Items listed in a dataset
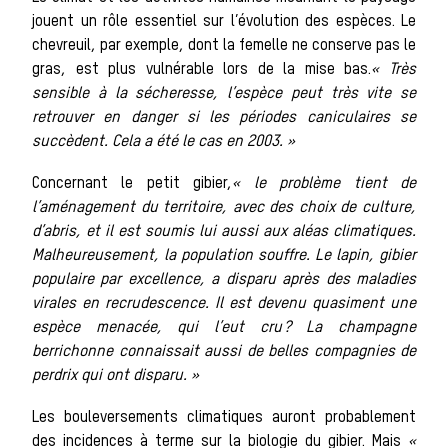
chasse à
jouent un rôle essentiel sur l’évolution des espèces. Le
chevreuil, par exemple, dont la femelle ne conserve pas le
gras, est plus vulnérable lors de la mise bas.
« Très
courre
sensible à la sécheresse, l’espèce peut très vite se
retrouver en danger si les périodes caniculaires se
succèdent. Cela a été le cas en 2003. »
Concernant le petit gibier,
« le problème tient de
Patrimoin
l’aménagement du territoire, avec des choix de culture,
d’abris, et il est soumis lui aussi aux aléas climatiques.
Malheureusement, la population souffre. Le lapin, gibier
populaire par excellence, a disparu après des maladies
virales en recrudescence. Il est devenu quasiment une
Équipage
espèce menacée, qui l’eut cru ? La champagne
berrichonne connaissait aussi de belles compagnies de
perdrix qui ont disparu. »
Les bouleversements climatiques auront probablement
des incidences à terme sur la biologie du gibier. Mais
«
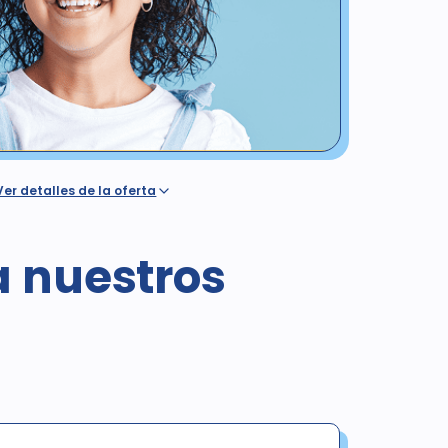
Ver detalles de la oferta
on seguro o cobertura dental, ya sea que dicha
a por un plan de Western Dental o cobertura del
ertura por un seguro dental o de salud o cualquier
a nuestros
luido Medicaid / Medi-Cal / Denti-Cal. El precio
tos en California es de $378. Esta oferta es válida para
1/12/25, únicamente para exámenes, radiografías y
s no incluyen imágenes panorámicas ni cefalométricas.
arse con ninguna otra oferta. El diagnóstico puede dar
endrá un costo adicional para el paciente. Sin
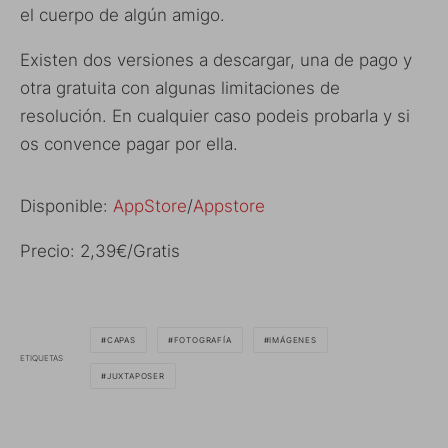
el cuerpo de algún amigo.
Existen dos versiones a descargar, una de pago y
otra gratuita con algunas limitaciones de
resolución. En cualquier caso podeis probarla y si
os convence pagar por ella.
Disponible:
AppStore
/
Appstore
Precio: 2,39€/Gratis
CAPAS
FOTOGRAFÍA
IMÁGENES
ETIQUETAS
JUXTAPOSER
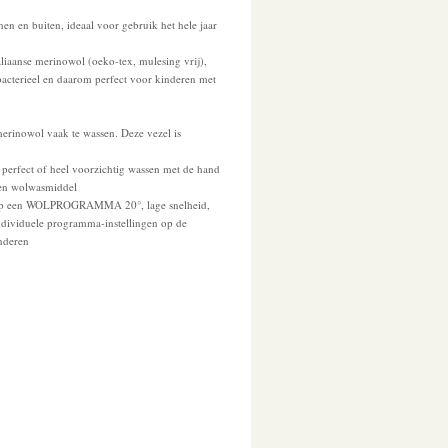
en en buiten, ideaal voor gebruik het hele jaar
aliaanse merinowol (oeko-tex, mulesing vrij),
ibacterieel en daarom perfect voor kinderen met
merinowol vaak te wassen. Deze vezel is
perfect of heel voorzichtig wassen met de hand
en wolwasmiddel
 op een WOLPROGRAMMA 20°, lage snelheid,
ndividuele programma-instellingen op de
nderen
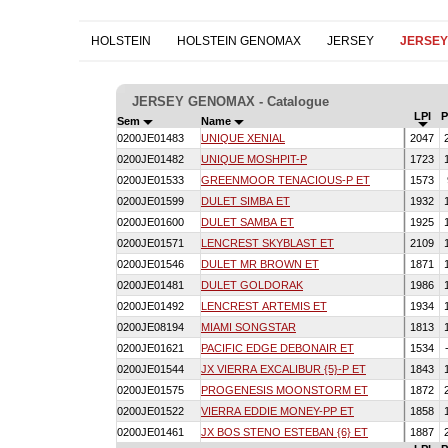
HOLSTEIN
HOLSTEIN GENOMAX
JERSEY
JERSE
JERSEY GENOMAX - Catalogue
LPI
Sem
Name
0200JE01483
UNIQUE XENIAL
2047
0200JE01482
UNIQUE MOSHPIT-P
1723
0200JE01533
GREENMOOR TENACIOUS-P ET
1573
0200JE01599
DULET SIMBA ET
1932
0200JE01600
DULET SAMBA ET
1925
0200JE01571
LENCREST SKYBLAST ET
2109
0200JE01546
DULET MR BROWN ET
1871
0200JE01481
DULET GOLDORAK
1986
0200JE01492
LENCREST ARTEMIS ET
1934
0200JE08194
MIAMI SONGSTAR
1813
0200JE01621
PACIFIC EDGE DEBONAIR ET
1534
0200JE01544
JX VIERRA EXCALIBUR {5}-P ET
1843
0200JE01575
PROGENESIS MOONSTORM ET
1872
0200JE01522
VIERRA EDDIE MONEY-PP ET
1858
0200JE01461
JX BOS STENO ESTEBAN {6} ET
1887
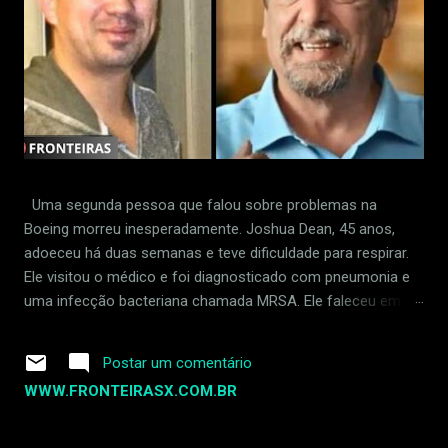
Uma segunda pessoa que falou sobre problemas na
Boeing morreu inesperadamente. Joshua Dean, 45 anos,
adoeceu há duas semanas e teve dificuldade para respirar.
Ele visitou o médico e foi diagnosticado com pneumonia e
uma infecção bacteriana chamada MRSA. Ele faleceu em 30
de abril de 2024. Dean foi supostamente demitido em
retaliação por sinalizar padrões frouxos na fábrica da
Postar um comentário
empresa em Wichita, Kansas. Ele acusou um fornecedor da
WWW.FRONTEIRASX.COM.BR
Boeing de ignorar defeitos na produção do 737 MAX.
Joshua Dean foi uma das primeiras pessoas a relatar
problemas com uma empresa que fornece peças para a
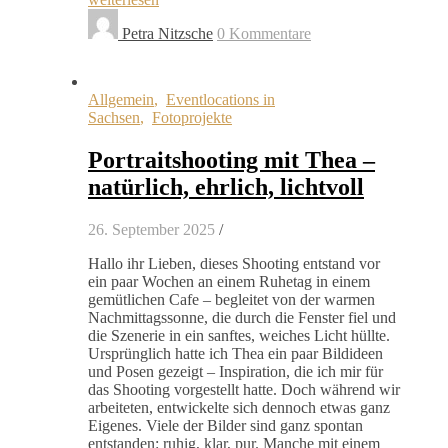
Petra Nitzsche
0 Kommentare
Allgemein
,
Eventlocations in
Sachsen
,
Fotoprojekte
Portraitshooting mit Thea –
natürlich, ehrlich, lichtvoll
26. September 2025
/
Hallo ihr Lieben, dieses Shooting entstand vor
ein paar Wochen an einem Ruhetag in einem
gemütlichen Cafe – begleitet von der warmen
Nachmittagssonne, die durch die Fenster fiel und
die Szenerie in ein sanftes, weiches Licht hüllte.
Ursprünglich hatte ich Thea ein paar Bildideen
und Posen gezeigt – Inspiration, die ich mir für
das Shooting vorgestellt hatte. Doch während wir
arbeiteten, entwickelte sich dennoch etwas ganz
Eigenes. Viele der Bilder sind ganz spontan
entstanden: ruhig, klar, pur. Manche mit einem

## TASK PROMPT
The answer is a single number: how many lines in the data above hold the string "para".

## ANSWER SECTION
5